Doğu Ukrayna'da Donetsk-Luhansk meselesi ile Kırım meselesini birbirinden ayrı ele almak gerekiyor. Kırım zaten SSCB dağıldığından bu yana hep fiilen Rus ordusunun elindeydi. 2014 darbesinin ardından ise kısa süre içinde düzenlenen bu referandumla Rusya Federasyonu'na katıldı. Bugün gelinen noktada Rusya'ya açıkça savaş ilan etmeksizin Kırım'ın el değiştirmesi düşünülemez.

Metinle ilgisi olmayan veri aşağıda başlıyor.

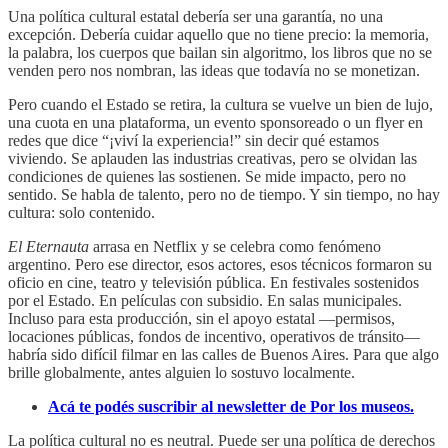
Una política cultural estatal debería ser una garantía, no una
excepción. Debería cuidar aquello que no tiene precio: la memoria,
la palabra, los cuerpos que bailan sin algoritmo, los libros que no se
venden pero nos nombran, las ideas que todavía no se monetizan.
Pero cuando el Estado se retira, la cultura se vuelve un bien de lujo,
una cuota en una plataforma, un evento sponsoreado o un flyer en
redes que dice “¡viví la experiencia!” sin decir qué estamos
viviendo. Se aplauden las industrias creativas, pero se olvidan las
condiciones de quienes las sostienen. Se mide impacto, pero no
sentido. Se habla de talento, pero no de tiempo. Y sin tiempo, no hay
cultura: solo contenido.
El Eternauta
arrasa en Netflix y se celebra como fenómeno
argentino. Pero ese director, esos actores, esos técnicos formaron su
oficio en cine, teatro y televisión pública. En festivales sostenidos
por el Estado. En películas con subsidio. En salas municipales.
Incluso para esta producción, sin el apoyo estatal —permisos,
locaciones públicas, fondos de incentivo, operativos de tránsito—
habría sido difícil filmar en las calles de Buenos Aires. Para que algo
brille globalmente, antes alguien lo sostuvo localmente.
Acá te podés suscribir al newsletter de Por los museos.
La política cultural no es neutral. Puede ser una política de derechos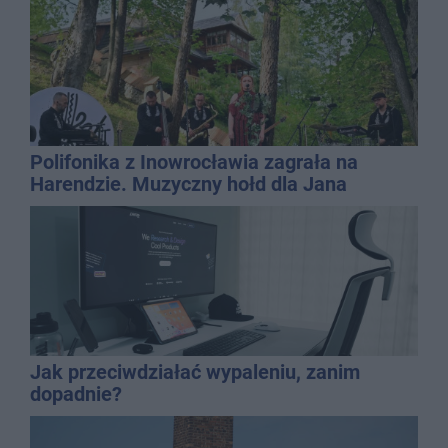
Polifonika z Inowrocławia zagrała na
Harendzie. Muzyczny hołd dla Jana
Kasprowicza
Jak przeciwdziałać wypaleniu, zanim
dopadnie?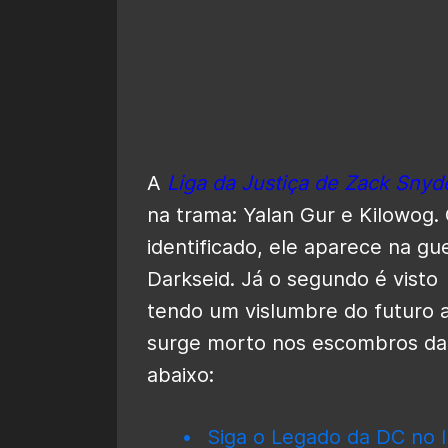
A
Liga da Justiça de Zack Snyd
na trama: Yalan Gur e Kilowog. 
identificado, ele aparece na g
Darkseid. Já o segundo é visto
tendo um vislumbre do futuro 
surge morto nos escombros da S
abaixo:
Siga o Legado da DC no I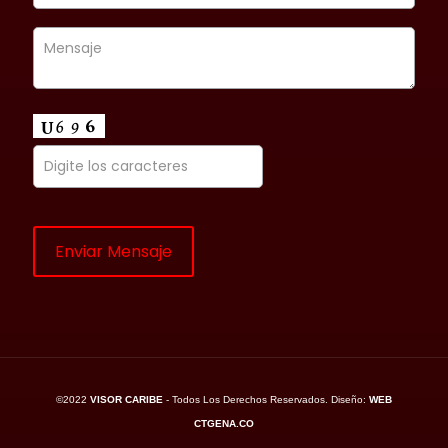
©2022
VISOR CARIBE
- Todos Los Derechos Reservados. Diseño:
WEB
CTGENA.CO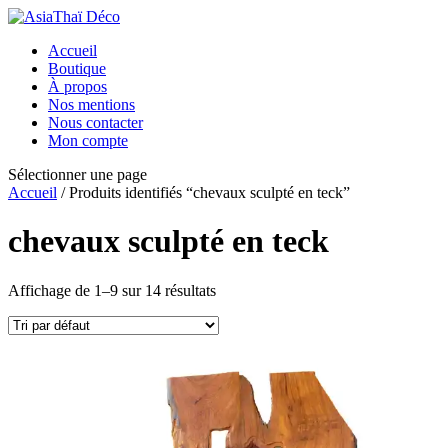
Accueil
Boutique
À propos
Nos mentions
Nous contacter
Mon compte
Sélectionner une page
Accueil
/ Produits identifiés “chevaux sculpté en teck”
chevaux sculpté en teck
Affichage de 1–9 sur 14 résultats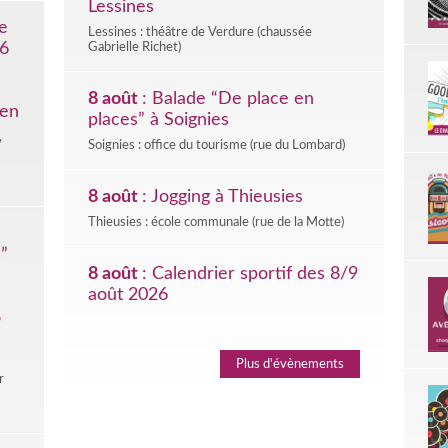
Lessines
e
Lessines : théâtre de Verdure (chaussée
26
Gabrielle Richet)
8 août
: Balade “De place en
ien
places” à Soignies
,
Soignies : office du tourisme (rue du Lombard)
8 août
: Jogging à Thieusies
Thieusies : école communale (rue de la Motte)
”
8 août
: Calendrier sportif des 8/9
août 2026
o
Plus d'évènements
r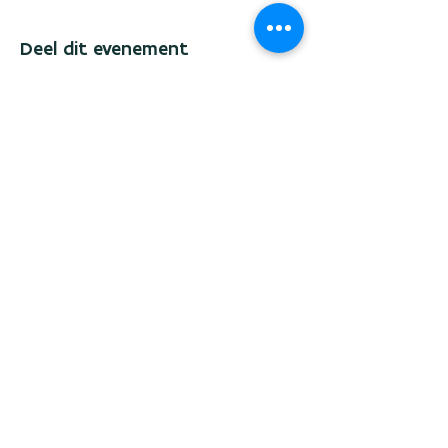
Deel dit evenement
Wil je op de hoogte blijven, laat dan hier
je e-mailadres achter.
Verzenden
GO! A-Maze | Gepersonaliseerd
secundair onderwijs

Donetsk-Luhansk meselesi ise Doğu Ukrayna halkının kendiliğinden hareketi ile darbeye itirazıyla ortaya çıktı. Putin yönetimi bu meseleyi kucağında buldu. Bir yandan Ukrayna ordusunun Donetsk-Luhansk’da ilan edilmiş ‘halk cumhuriyetlerini’ ezmesine izin vermezken bu cumhuriyetleri tanımayı da reddetti. Meseleyi Ukrayna'nın iç sorunu olarak tanımladı. Dolayısıyla Rusya açısından Donbas, Ukrayna'yı dönüştürmenin Rusofobi iktidarı devirerek geçmişte olduğu gibi Batı ile Rusya arasında denge gözeten bir iktidarı getirmenin manivelasıdır. Ne Kırım'da olduğu gibi kısa bir statü kazandırır ne de askeri güçle imha edilmesine izin verir. Geçmişte Gürcistan'daki Osetya ve Abhazya bölgeleri ya da bugün de süren Moldova'nın ‘Transdinyester Sosyalist Cumhuriyeti’ gibi de-facto (fiili) oluşumlar olarak kalmalarını temin eder. Ancak Ukrayna'nın NATO üyeliği gibi bir durum gelişirse o zaman da Donetsk-Luhansk’ın Ukrayna’dan ayrılmasının yolunu açar. Öyle bir durumda Doğu Ukrayna'daki başka merkezlerde de çatışmalar yaşanabilir.

Donetsk-Luhansk bölgesi kömür madenleri, sanayi tesisleri ve geçmişte Ukrayna GSYİH’sının beşte birini üreten ekonomik gücü ile Ukrayna-Rusya geriliminin merkezinde yer almaya devam edecektir.